Use this when you will compute conformer-based 3D descriptors (--3d), or when you will cluster with 3D fingerprints (USR/USRCAT) in molprop-series, or when you plan docking. In these workflows, protonation state and stereochemistry materially change geometry, so decide them before generating conformers.

A practical reproducible pattern is to enumerate protomers in a defined pH window, select one protomer, compute descriptors on that protomer (--calc-on-protomer), and then generate 3D conformers with a recorded seed.

# optional dependency
pip install dimorphite_dl

molprop-calc-v5 input.smi -o results.csv \
  --ph 7.4 --ionization dimorphite --calc-on-protomer \
  --protomer-select closest-charge \
  --tautomer-mode prep-canonical \
  --stereo-mode keep \
  --3d --3d-num-confs 10 --3d-minimize mmff --3d-seed 0

Use this only if you already prepared structures externally and you want MolProp Toolkit to treat the input as authoritative.

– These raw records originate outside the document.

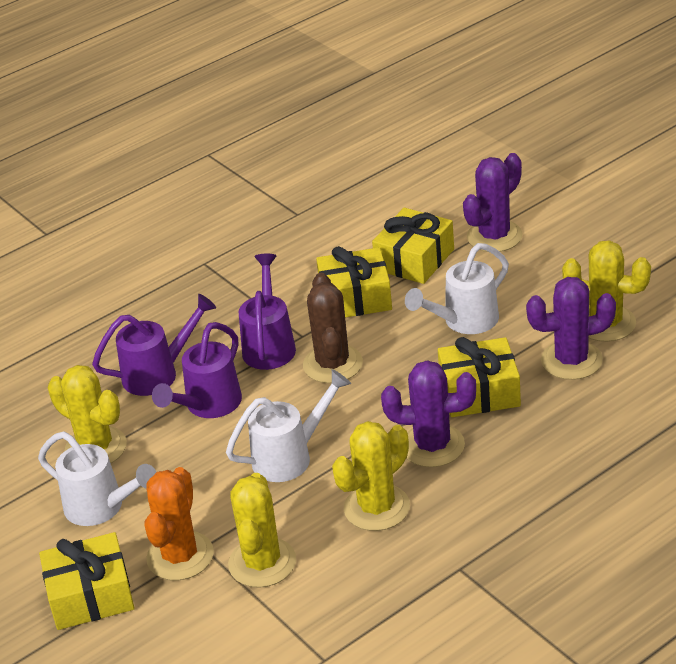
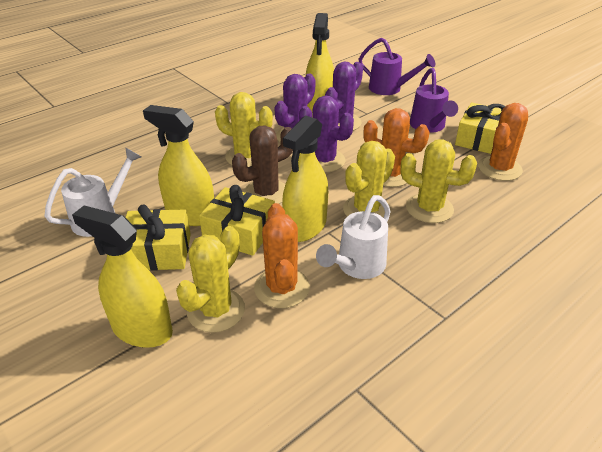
orange cactus: 1 -> 3
purple watering can: 3 -> 2
white watering can: 3 -> 2
yellow gift: 4 -> 3
yellow spray bottle: 0 -> 4

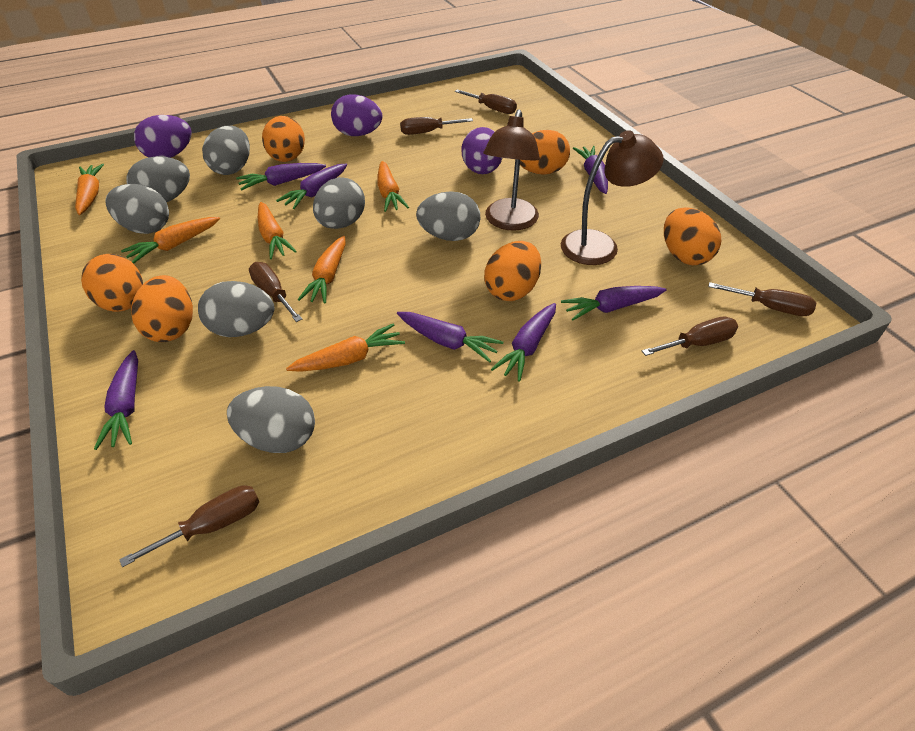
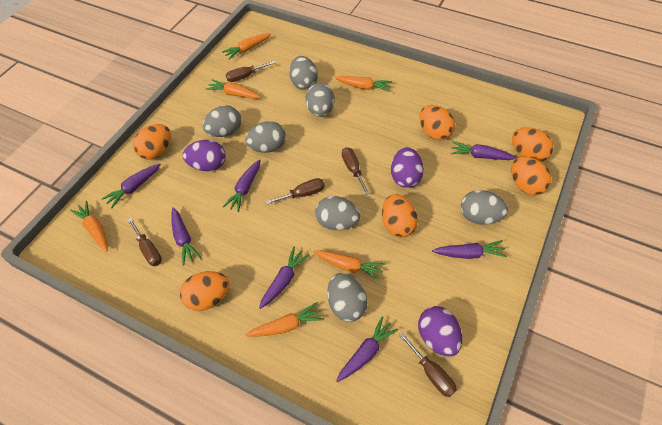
brown lamp: 2 -> 0
brown screwdriver: 6 -> 5

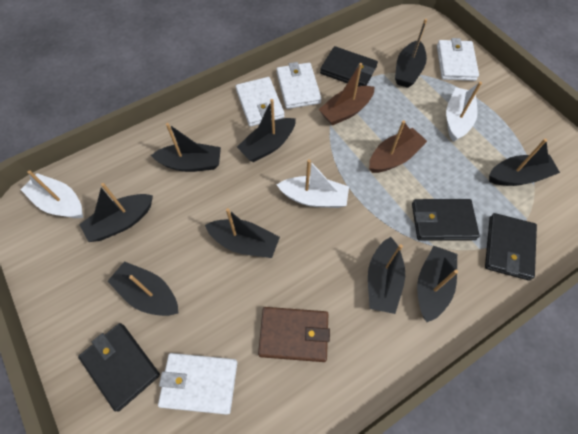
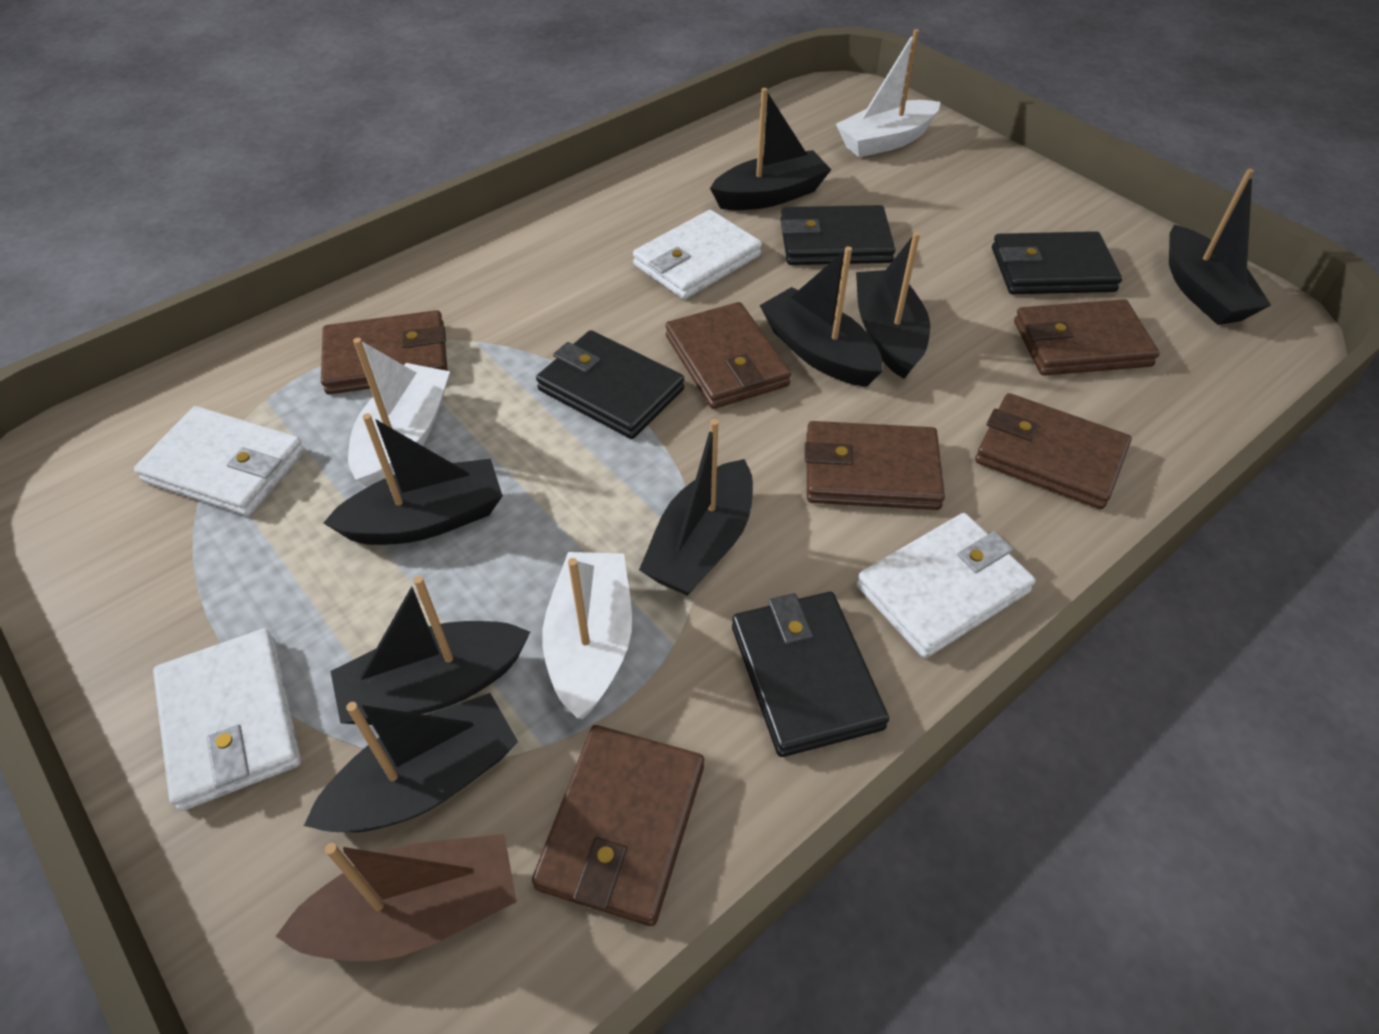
black boat: 9 -> 8
brown boat: 2 -> 1
brown wallet: 1 -> 6

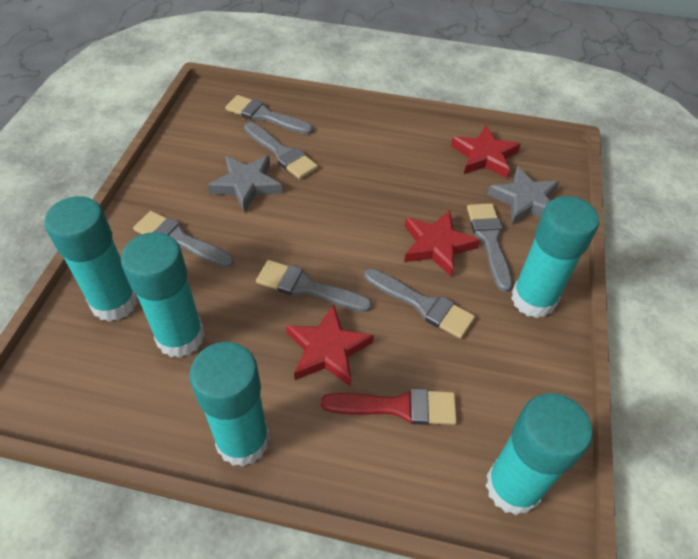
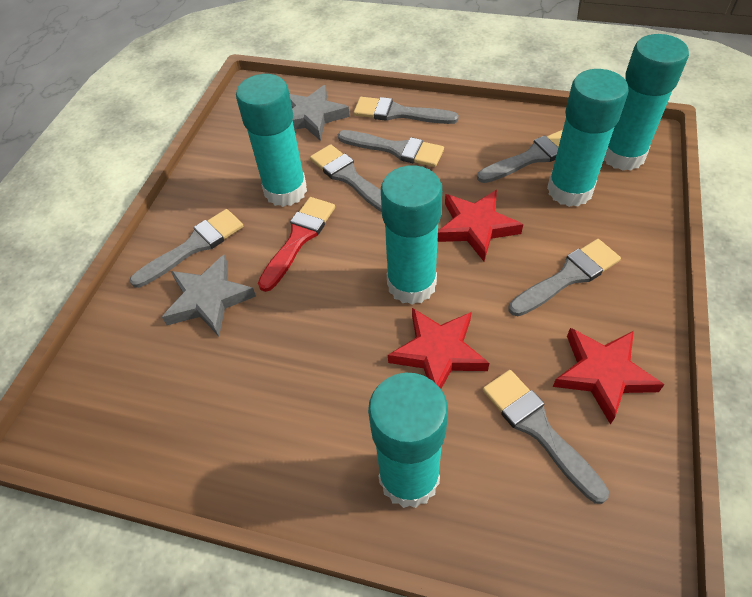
grey brush: 6 -> 7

It disables the internal RDKit MolStandardize preparation chain. Salt forms, alternative tautomers, and charge variants will remain, which can be appropriate for auditing, but can also fragment your clustering and inflate “diversity” artificially.

molprop-calc-v5 input.smi -o results.csv \
  --no-prep \
  --tautomer-mode none \
  --ionization none

Which SMILES should downstream tools use?

For series clustering / scaffolds

If you generated the results CSV with MolProp Toolkit, run molprop-series on that CSV and let it use the preferred SMILES priority automatically. It will prefer Calc_Canonical_SMILES (calculation structure) and fall back to Canonical_SMILES or SMILES only when needed.

For modeling / 3D workflows

Use Calc_Canonical_SMILES as the “structure of record,” and retain the accompanying Protomer_*, Stereo_*, and Tautomer_* columns for auditability. If you need a different protomer distribution or a specific salt form, treat that as a separate dataset variant and document it explicitly.